22/03/2025
Abordajes del trauma
El mejor abordaje para un trauma psicoafectivo depende de la persona y de la profundidad de la herida, pero en términos generales, lo fundamental es darle un lugar en la experiencia subjetiva sin quedar atrapado en él. Para eso, hay varias claves:
1. Nombrarlo y darle sentido: No se trata de revivir el trauma sin más, sino de encontrarle una narrativa que lo haga más manejable. Aquí, el diálogo terapéutico puede ayudar a resignificarlo.
2. Trabajar en la regulación emocional: El trauma deja marcas en el cuerpo y en la forma de reaccionar al mundo. Técnicas de psicodrama, terapia corporal o mindfulness pueden ser útiles para procesarlo sin que se reactive en cada situación similar.
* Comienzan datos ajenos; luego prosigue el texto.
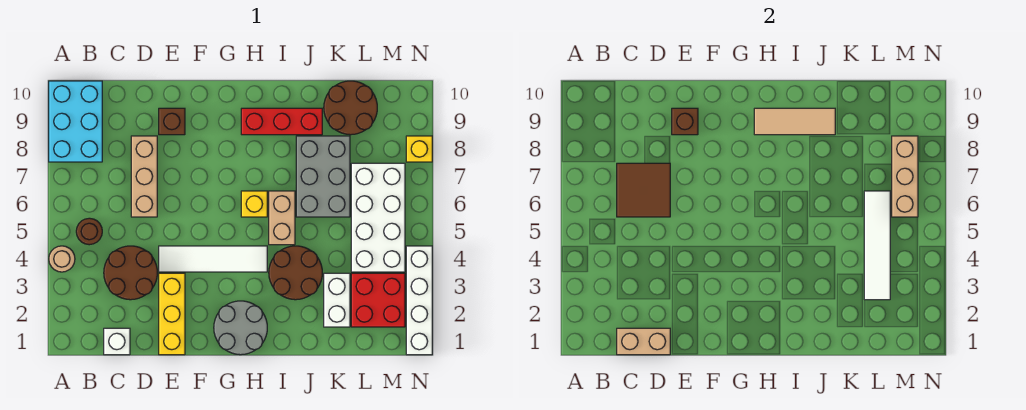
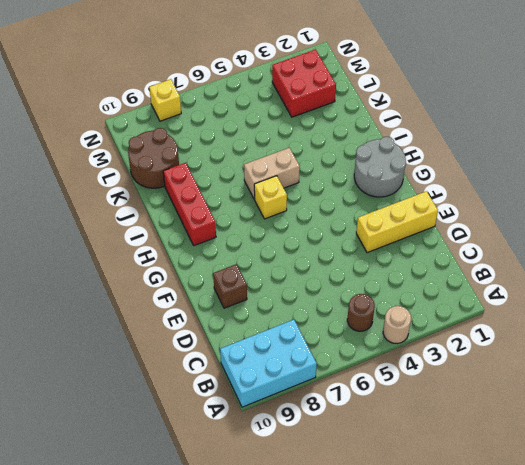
none -> white brick C1 level 1
none -> brown round brick C3:D4 level 1
none -> tan brick D6:D8 level 1

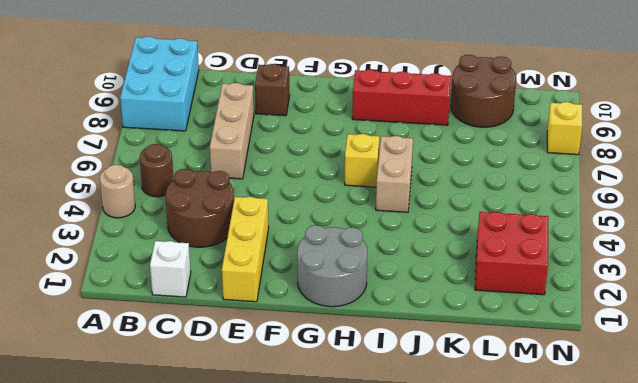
none -> white tile E4:H4 level 1
none -> brown round brick I3:J4 level 1
none -> grey brick J6:K8 level 1

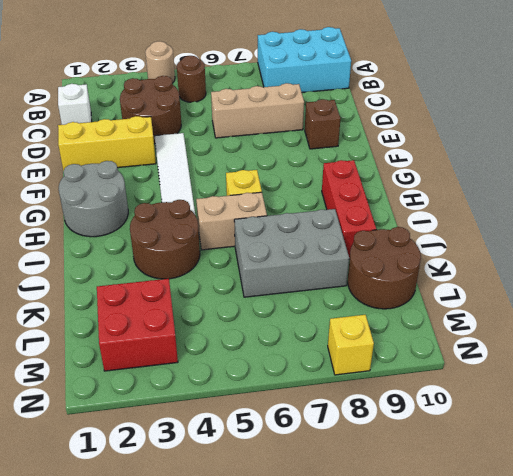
none -> white brick K2:K3 level 1
none -> white brick L4:M7 level 1
none -> white brick N1:N4 level 1

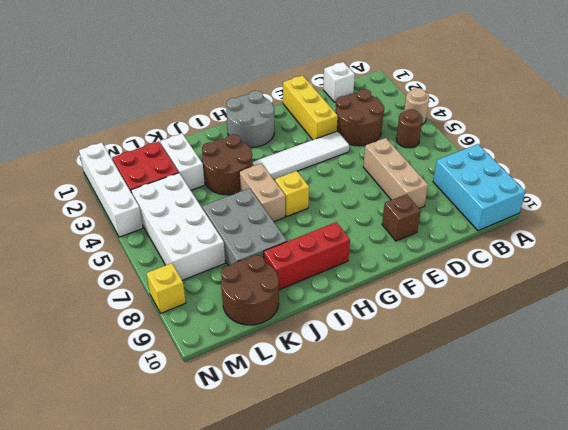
none -> tan brick C1:D1 level 2
none -> brown tile C6:D7 level 2
none -> brown brick E9 level 2

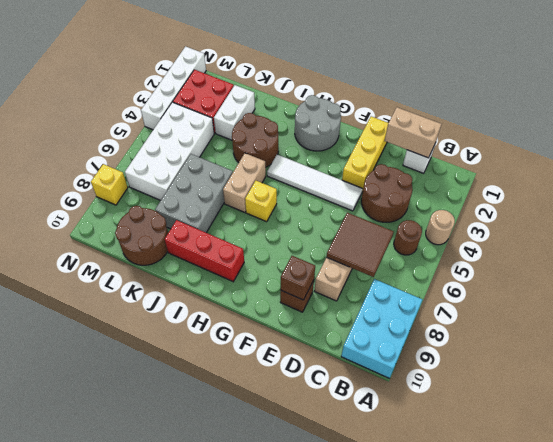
none -> tan tile H9:J9 level 2
none -> white tile L3:L6 level 2
none -> tan brick M6:M8 level 2

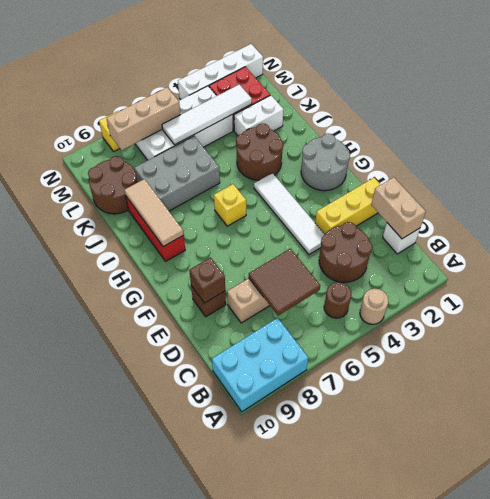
none -> tan brick I5:I6 level 1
3. Explorar su impacto en las relaciones: Los traumas psicoafectivos suelen dejar huellas en la forma en que nos vinculamos. Revisar los patrones relacionales con un enfoque sistémico o psicoanalítico puede ayudar a evitar repeticiones.
4. Darle lugar a la espontaneidad: Como bien plantea Moreno, la espontaneidad es lo opuesto a la rigidez que deja el trauma. Recuperar la capacidad de responder de manera flexible y creativa a la vida es un paso clave.
5. No buscar eliminarlo, sino integrarlo: En vez de querer "superarlo" como si nunca hubiera existido, el desafío es incorporarlo como parte de la historia personal sin que defina la identidad.
La pregunta clave podría ser: ¿Qué lugar tiene este trauma en tu historia y qué lugar quieres que tenga en tu vida hoy?